Ces vagues de chaleur marines ont des effets directs sur la biodiversité. Elles ont aussi des effets indirects, en perturbant les équilibres chimiques des écosystèmes. Par exemple, l’augmentation de température diminue la capacité de l’eau à solubiliser les gaz. Lorsque l’eau est chaude et qu’il n’y a pas de vent, l’oxygène se dissout moins, favorisant l’apparition de crises (sidenote: Anoxie Manque d’oxygène. Ce phénomène peut concerner tous les écosystèmes aquatiques. ) , notamment dans les lieux semi-fermés comme les lagunes méditerranéennes. Or, c’est en période de chaleur qu’il y a un fort (sidenote: Métabolisme Il correspond à l’ensemble des réactions chimiques qui se produisent dans un être vivant, pour sa digestion, sa respiration, sa reproduction… ) des organismes vivants (efflorescence de phytoplancton, reproduction des huîtres et des poissons...) et donc une forte consommation de l’oxygène dissous par le vivant dans l’eau.

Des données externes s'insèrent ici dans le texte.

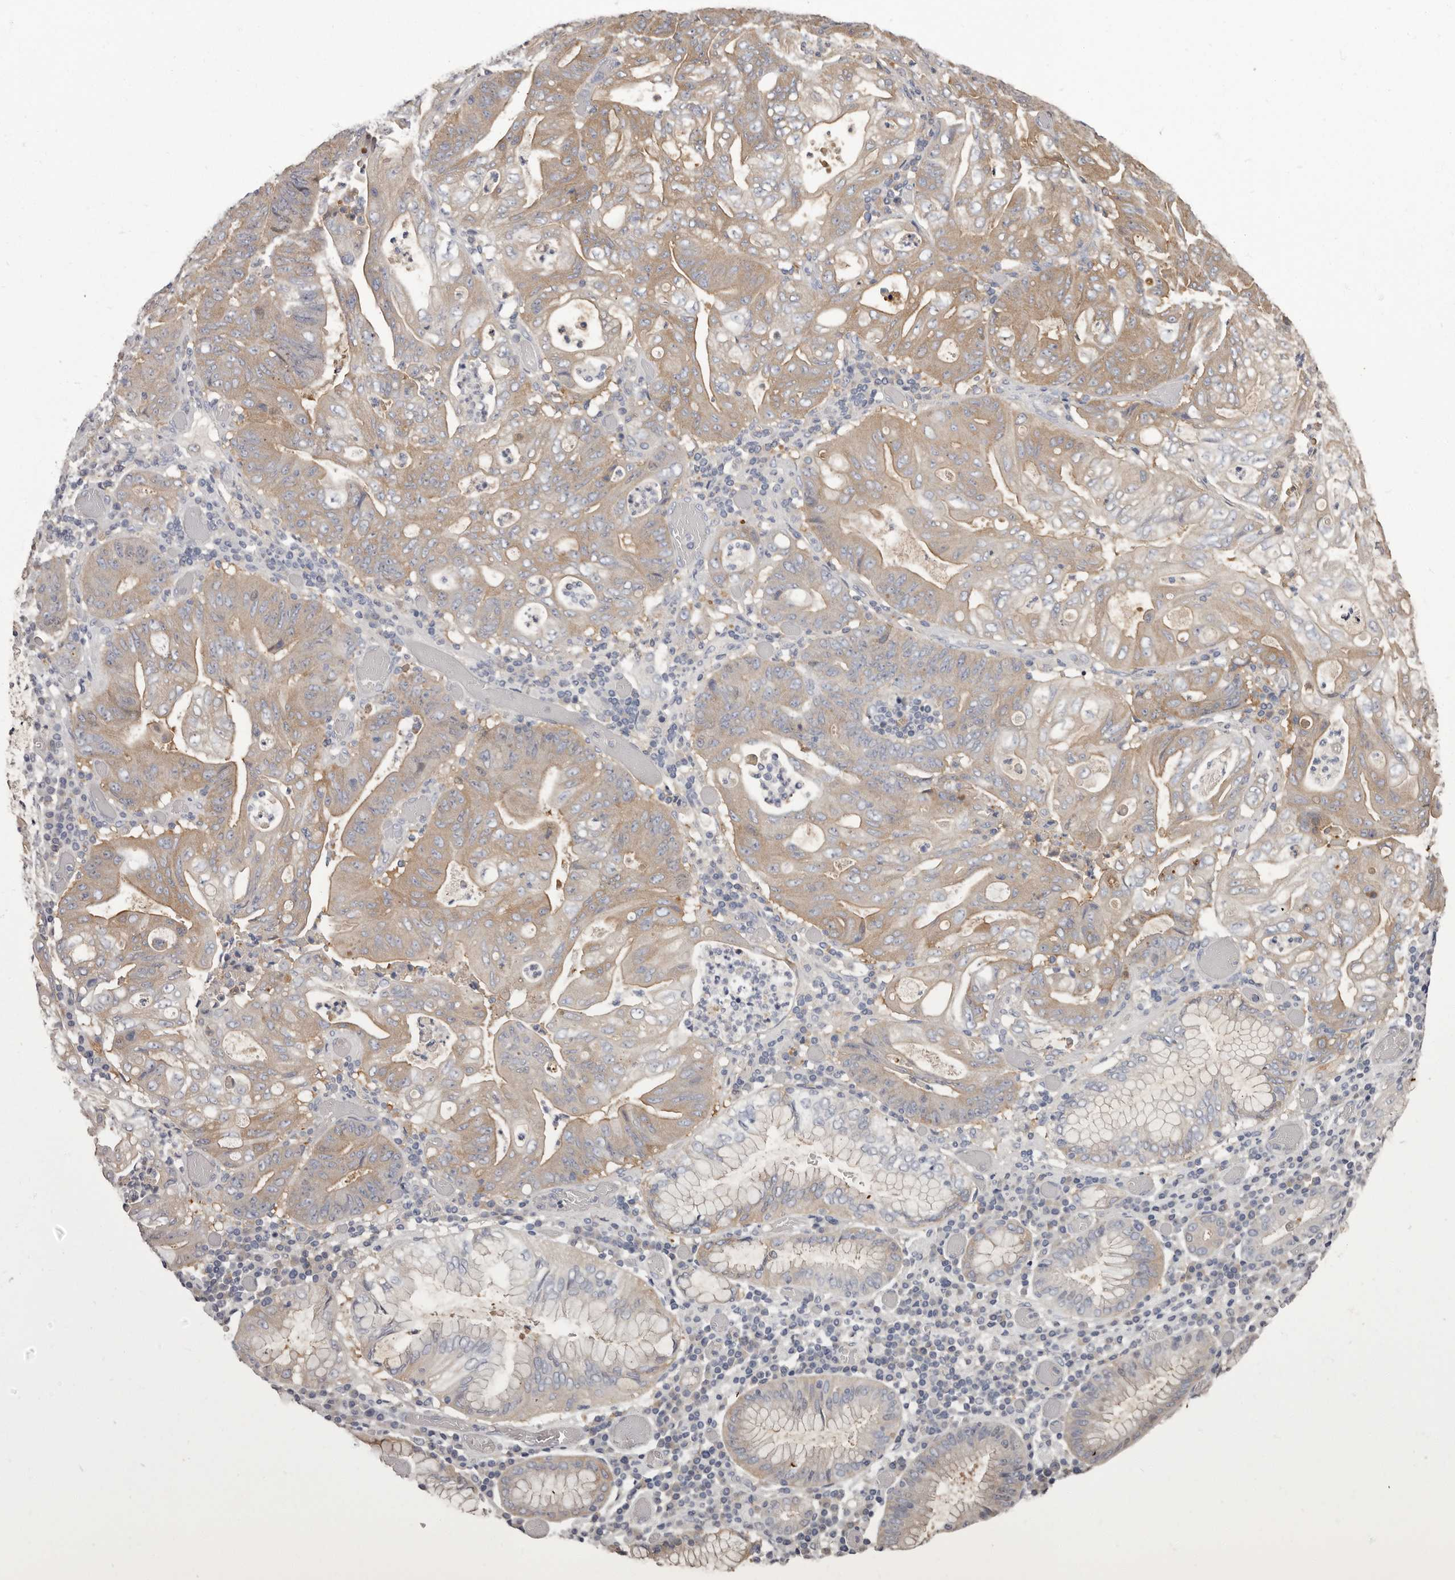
{"staining": {"intensity": "weak", "quantity": "25%-75%", "location": "cytoplasmic/membranous"}, "tissue": "stomach cancer", "cell_type": "Tumor cells", "image_type": "cancer", "snomed": [{"axis": "morphology", "description": "Adenocarcinoma, NOS"}, {"axis": "topography", "description": "Stomach"}], "caption": "A high-resolution image shows immunohistochemistry (IHC) staining of stomach cancer, which exhibits weak cytoplasmic/membranous expression in approximately 25%-75% of tumor cells. (DAB IHC, brown staining for protein, blue staining for nuclei).", "gene": "APEH", "patient": {"sex": "female", "age": 73}}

Les altérations du cycle de l’eau modifient aussi la salinité de l’eau, selon le régime des pluies, ou limitent la dissolution dans l’eau du CO2 atmosphérique.

Quels impacts de ces événements sur la biodiversité ?

L’impact des vagues de chaleur sur le phytoplancton

La chaleur modifie le métabolisme des microalgues qui composent le phytoplancton. Certaines vagues de chaleur provoquent par exemple raréfactions ou proliférations de microalgues, ou modifient la composition des communautés présentes.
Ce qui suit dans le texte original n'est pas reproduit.